Misleading pricing and inaccurate filters that fail at their intended purpose

Tommy-And-Roxanne0
Level 2
Cedar Creek, TX

Misleading pricing and inaccurate filters that fail at their intended purpose

Long time host here, 4 years and a Superhost.  Decided to do some travelling and became quickly frustrated at the airbnb platform to inacccurately offer filters that completely fail at their intended purpose.  Let's say I want to book a place for $150 or less. Well I'm shown a variety of places that almost all now seem to follow the VRBO model of baiting with a low price and switching to the true price once the user has clicked a property.  Thus the entire point of the filter is moot as a $50 a night property might very well be $200 when fees are added in, yet that property will still who up and IN FACT bypass the filter because the misleading "nightly price" is quite a bit higher.  I actually saw a whole home listed for $12 a night, but by the time the cleaning fee and other fees were added in, it's $200 a night.  This is disingenious and dissapointing and not what I expect from a company such as Airbnb.  

 

I fail to see how any hosts or guests benefit from this bait and switch tehcnique and clearly the $12 a night work-around is excactly that, a host gaming the system to be seen.  But does that lead to more bookings?

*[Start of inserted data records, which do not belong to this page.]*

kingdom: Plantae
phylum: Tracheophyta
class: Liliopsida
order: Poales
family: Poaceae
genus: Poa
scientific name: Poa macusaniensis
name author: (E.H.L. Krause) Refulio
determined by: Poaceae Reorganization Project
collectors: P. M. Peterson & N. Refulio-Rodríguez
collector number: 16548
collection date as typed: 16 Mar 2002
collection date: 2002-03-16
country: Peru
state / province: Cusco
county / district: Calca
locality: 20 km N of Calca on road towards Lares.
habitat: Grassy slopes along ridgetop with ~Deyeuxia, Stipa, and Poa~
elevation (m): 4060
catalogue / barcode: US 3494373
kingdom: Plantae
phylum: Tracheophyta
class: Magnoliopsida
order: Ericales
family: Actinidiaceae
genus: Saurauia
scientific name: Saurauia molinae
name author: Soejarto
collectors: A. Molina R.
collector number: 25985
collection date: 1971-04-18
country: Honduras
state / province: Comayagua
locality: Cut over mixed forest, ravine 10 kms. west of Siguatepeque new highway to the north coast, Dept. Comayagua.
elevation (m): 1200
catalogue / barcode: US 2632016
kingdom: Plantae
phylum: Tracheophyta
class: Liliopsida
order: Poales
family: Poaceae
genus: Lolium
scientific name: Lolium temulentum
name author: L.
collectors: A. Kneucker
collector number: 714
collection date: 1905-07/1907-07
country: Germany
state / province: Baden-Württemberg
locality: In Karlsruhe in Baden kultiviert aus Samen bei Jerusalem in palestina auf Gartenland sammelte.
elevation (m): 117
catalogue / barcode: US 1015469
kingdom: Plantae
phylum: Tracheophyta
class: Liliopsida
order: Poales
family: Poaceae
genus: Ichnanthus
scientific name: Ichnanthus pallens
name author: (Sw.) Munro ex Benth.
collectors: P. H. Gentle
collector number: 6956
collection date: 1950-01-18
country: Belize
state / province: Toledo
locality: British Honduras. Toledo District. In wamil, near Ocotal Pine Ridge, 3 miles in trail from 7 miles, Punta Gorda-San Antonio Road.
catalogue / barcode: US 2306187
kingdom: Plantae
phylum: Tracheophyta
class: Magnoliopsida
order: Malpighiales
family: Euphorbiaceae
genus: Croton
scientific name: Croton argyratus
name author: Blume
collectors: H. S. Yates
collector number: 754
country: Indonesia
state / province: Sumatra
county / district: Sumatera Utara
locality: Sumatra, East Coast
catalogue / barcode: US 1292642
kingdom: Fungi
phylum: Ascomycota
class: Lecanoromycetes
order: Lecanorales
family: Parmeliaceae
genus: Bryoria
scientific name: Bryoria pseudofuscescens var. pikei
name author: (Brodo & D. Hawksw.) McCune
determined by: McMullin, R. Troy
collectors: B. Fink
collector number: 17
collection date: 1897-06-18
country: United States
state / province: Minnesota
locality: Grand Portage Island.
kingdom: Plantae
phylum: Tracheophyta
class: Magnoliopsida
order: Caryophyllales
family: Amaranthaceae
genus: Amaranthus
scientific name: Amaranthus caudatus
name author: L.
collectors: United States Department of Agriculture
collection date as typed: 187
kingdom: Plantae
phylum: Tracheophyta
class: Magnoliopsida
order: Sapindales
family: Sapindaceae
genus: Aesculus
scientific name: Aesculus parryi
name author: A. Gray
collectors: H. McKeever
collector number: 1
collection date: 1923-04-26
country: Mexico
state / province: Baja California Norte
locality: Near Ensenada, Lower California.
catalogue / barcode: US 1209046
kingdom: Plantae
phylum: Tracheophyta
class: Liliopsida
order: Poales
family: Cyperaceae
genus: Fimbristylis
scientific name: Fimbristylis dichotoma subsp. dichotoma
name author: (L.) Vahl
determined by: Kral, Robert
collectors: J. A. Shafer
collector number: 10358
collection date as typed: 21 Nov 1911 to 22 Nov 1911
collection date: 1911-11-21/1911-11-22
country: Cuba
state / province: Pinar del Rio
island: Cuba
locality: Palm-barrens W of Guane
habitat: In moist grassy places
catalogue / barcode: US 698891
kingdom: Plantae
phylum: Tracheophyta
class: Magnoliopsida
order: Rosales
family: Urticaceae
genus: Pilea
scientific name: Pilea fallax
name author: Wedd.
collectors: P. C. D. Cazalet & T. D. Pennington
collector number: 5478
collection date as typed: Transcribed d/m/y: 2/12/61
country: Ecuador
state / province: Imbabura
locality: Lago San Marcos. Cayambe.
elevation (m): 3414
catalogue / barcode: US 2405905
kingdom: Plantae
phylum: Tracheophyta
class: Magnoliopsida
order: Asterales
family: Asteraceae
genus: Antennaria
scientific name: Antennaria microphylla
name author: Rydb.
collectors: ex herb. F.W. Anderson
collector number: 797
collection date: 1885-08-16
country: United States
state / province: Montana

No, it frustrates the guest and suggests to the very guest that it is the host and not the platform that is gaming the system.  When in fact, in some cases it is both.  I do neither, and I want my listing to show up at the price people will pay (once dates have been included), that actually fits within the parameters of their search filter, and so at the end of the day we all look honest and not shady, which this practice certainly suggests.